Mi amistad con Dios nació y creció con la Biblia. Durante mi trayectoria en el grupo de jóvenes misioneros, la escucha de la Palabra de Dios me había fascinado tanto y me atraía como un imán, que en algún momento, leerla cada día se había convertido en una cita fiel. Poco a poco, esta escucha despertó en mí la acogida y el deseo de ponerla en práctica en mi vida cotidiana. Elegía el verso que más me había impresionado y, durante el día, en la universidad, con la familia, con los amigos, trataba de ponerlo en práctica, de transformarlo en la vida concreta.

Aún hoy, después de más de veinte años de consagración, la meditación de la Palabra de Dios alimenta mi pertenencia al Señor y me lleva a realizar un trabajo interior, dejándola entrar en mi vida cotidiana.
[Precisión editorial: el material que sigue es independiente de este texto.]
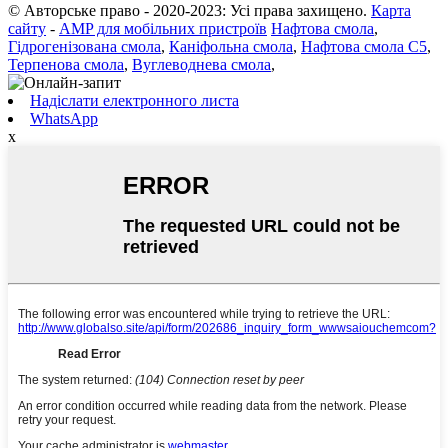
© Авторське право - 2020-2023: Усі права захищено.
Карта
сайту
-
AMP для мобільних пристроїв
Нафтова смола
,
Гідрогенізована смола
,
Каніфольна смола
,
Нафтова смола C5
,
Терпенова смола
,
Вуглеводнева смола
,
Надіслати електронного листа
WhatsApp
x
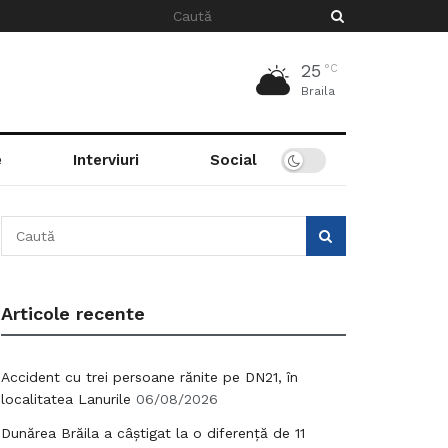
25
°C
Braila
e
Interviuri
Social
Articole recente
Accident cu trei persoane rănite pe DN21, în
localitatea Lanurile
06/08/2026
Dunărea Brăila a câștigat la o diferență de 11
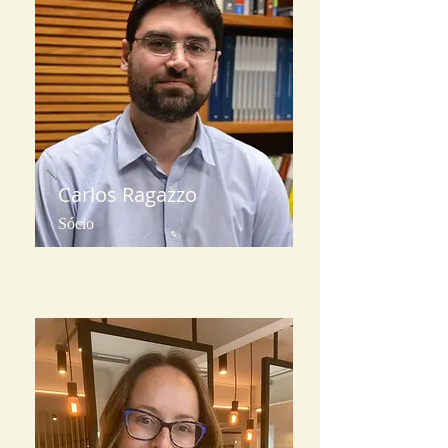
Carlos Ragazzo
Sócio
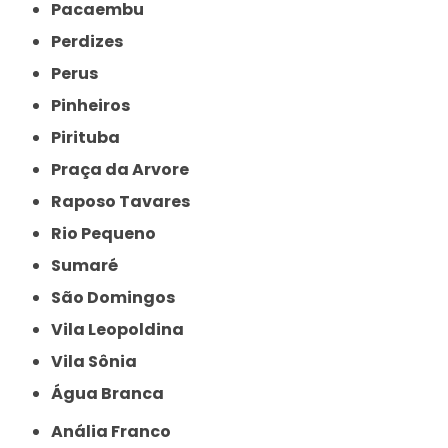
Pacaembu
Perdizes
Perus
Pinheiros
Pirituba
Praça da Arvore
Raposo Tavares
Rio Pequeno
Sumaré
São Domingos
Vila Leopoldina
Vila Sônia
Água Branca
Anália Franco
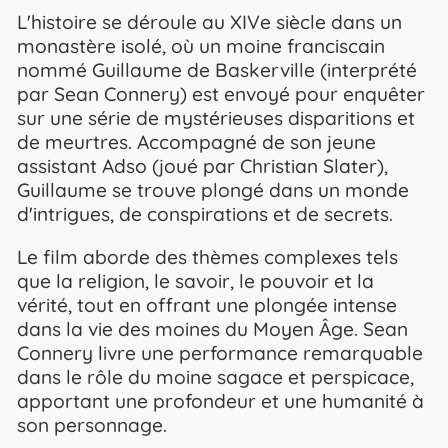
L'histoire se déroule au XIVe siècle dans un
monastère isolé, où un moine franciscain
nommé Guillaume de Baskerville (interprété
par Sean Connery) est envoyé pour enquêter
sur une série de mystérieuses disparitions et
de meurtres. Accompagné de son jeune
assistant Adso (joué par Christian Slater),
Guillaume se trouve plongé dans un monde
d'intrigues, de conspirations et de secrets.
Le film aborde des thèmes complexes tels
que la religion, le savoir, le pouvoir et la
vérité, tout en offrant une plongée intense
dans la vie des moines du Moyen Âge. Sean
Connery livre une performance remarquable
dans le rôle du moine sagace et perspicace,
apportant une profondeur et une humanité à
son personnage.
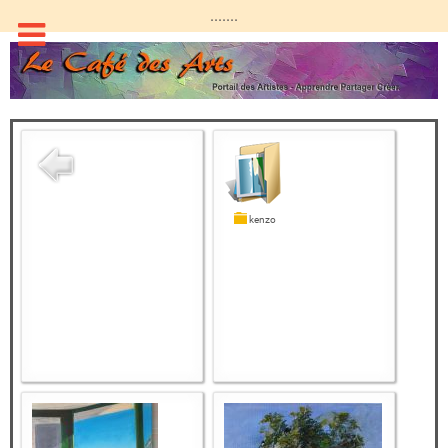
.......
kenzo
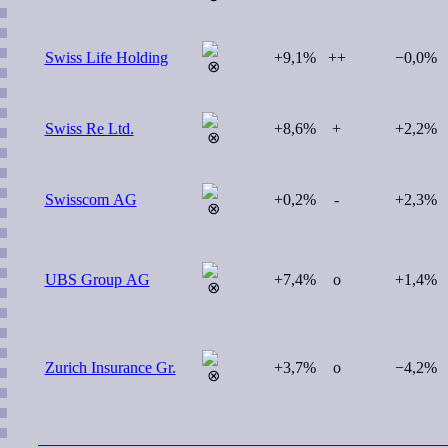
Swiss Life Holding
+9,1%
++
−0,0%
Swiss Re Ltd.
+8,6%
+
+2,2%
Swisscom AG
+0,2%
-
+2,3%
UBS Group AG
+7,4%
o
+1,4%
Zurich Insurance Gr.
+3,7%
o
−4,2%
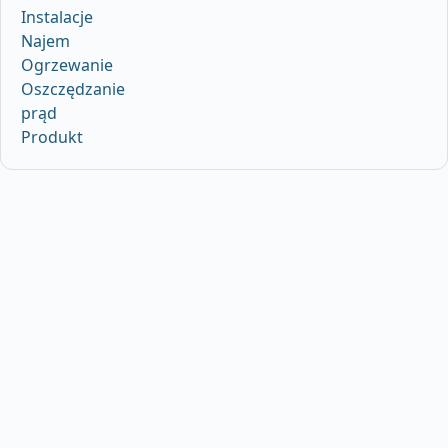
Instalacje
Najem
Ogrzewanie
Oszczędzanie
prąd
Produkt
La Palabra debe ser acogida, vivida, pero también compartida. Proclamar el amor de Dios a los demás, especialmente a los más pobres, me llevó a decir mi sí a Dios para ser misionero.

Como misioneros, nos ponemos al servicio de las parroquias animando encuentros en los que se experimenta la pertenencia a una comunidad cristiana reunida en torno a la Palabra de Dios y enviada a anunciar esa misma Palabra hasta los confines de la tierra.

Dirigimos centros de escucha que tienen lugar en los hogares, comentando y rezando un pasaje del Evangelio. Compartir la belleza y la profundidad de la Palabra de Dios siempre me llena de alegría, más aún cuando luego experimentamos el momento en que cada persona comunica a los demás lo que la Palabra ha suscitado en ella, cómo Dios ha hablado a su corazón y a su vida. Cada vez recibo más confirmación de que la Palabra responde a las necesidades más profundas del hombre, a sus preguntas de sentido.

Recuerdo una experiencia que tuve en Costa de Marfil, donde tuve la alegría de compartir varios años de mi vida con el pueblo marfileño. Durante una semana de animación misionera, en el centro de escucha de una parroquia había leído el pasaje de la Visitación de María a Isabel. Subrayé que María fue de prisa a su prima, llevando al Dios que la habitaba y poniéndose a su servicio. Elizabeth representaba a los más alejados, a los más pobres, y durante el encuentro también hablé de la vida del pueblo peruano, de su sufrimiento y de la lucha diaria de la gente por salir adelante a pesar de la pobreza y la injusticia.

Al final de nuestra experiencia en esa parroquia, se acercó una madre y enseguida comprendí que la suya no era una vida fácil. Me dijo que había escuchado la meditación y que mis palabras sobre los hermanos pobres de Perú le habían impactado mucho; le hubiera gustado dar una ofrenda para ayudarlos, pero no podía porque era pobre y tenía hijos que cuidar. Sin embargo, llevaba una bolsa de plástico, de la que sacó una tela típica, diciendo: ‘Se la regalo a mis hermanos peruanos, esto es todo lo que puedo dar’. Llena de alegría la puso en mis manos y sentí una gran emoción ante ese gesto de amor.

La Palabra de Dios acorta las distancias, hace llegar a los confines de la tierra, abre el corazón y lleva a compartir incluso lo poco que se tiene. La solidaridad y la fraternidad son valores que pueden cambiar el mundo y hacerlo más humano, más bello y conforme al plan de Dios.